Other complaints included extortion of small-business owners, bribery in obtaining land titles and the venality of the court system.
“In the courts, if you don’t have money, you don’t win cases,” he said.
At a meeting with aid donors last month, government officials said they were committed to fighting corruption and held out the possibility that the law could be brought before the Assembly before the legislature went into recess before the July national election.
Om Yentieng, head of an anti-corruption unit established at the Council of Ministers in 2006, said Wednesday the government would accept the petition.
“We will not reject it,” he said, adding that officials were not dragging their feet on the anti-corruption law.
“We are running.
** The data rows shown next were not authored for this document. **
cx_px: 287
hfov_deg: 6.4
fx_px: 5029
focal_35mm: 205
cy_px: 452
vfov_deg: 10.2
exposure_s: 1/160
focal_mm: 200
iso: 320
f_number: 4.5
We are not sleeping,” he said.
Hy Sophea, secretary of state at the Justice Ministry, said a draft of the long-awaited law has been forwarded to the Ministry of National Assembly and Senate Relations and Inspection, where officials could not be reached for comment Wednesday.
Though first drafted in 1994, and made a donor benchmark in 2002, the draft anti-corruption law cannot be enacted until a draft penal code has first been adopted, Cambodian officials have claimed in recent years.
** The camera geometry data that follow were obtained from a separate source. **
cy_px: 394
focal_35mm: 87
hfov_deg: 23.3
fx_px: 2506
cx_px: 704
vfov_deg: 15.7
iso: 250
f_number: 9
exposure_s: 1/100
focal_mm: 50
The draft penal code was reportedly completed by the Council of Ministers in December.
Sek Barisoth, director of the anti-corruption program at the NGO Pact Cambodia, said Wednesday he was skeptical about official explanations of the delay in enacting the law. Laws on military service and monogamy had been enacted before the adoption of the penal code, he said.
“The anti-corruption law could also be a law if they really wanted to do it,” he said. “The problems of corruption, everyone knows, affect society, particularly the poor and the weak.”
CPP Assembly Deputy President Nguon Nhel said Wednesday that lawmakers could meet during their vacations to discuss the law if the government requested it.
“To think that the government doesn’t have the will is not correct,” he said. “The law requires serious research, because it is an important law,” he said, adding that it would likely be enacted during the next government mandate.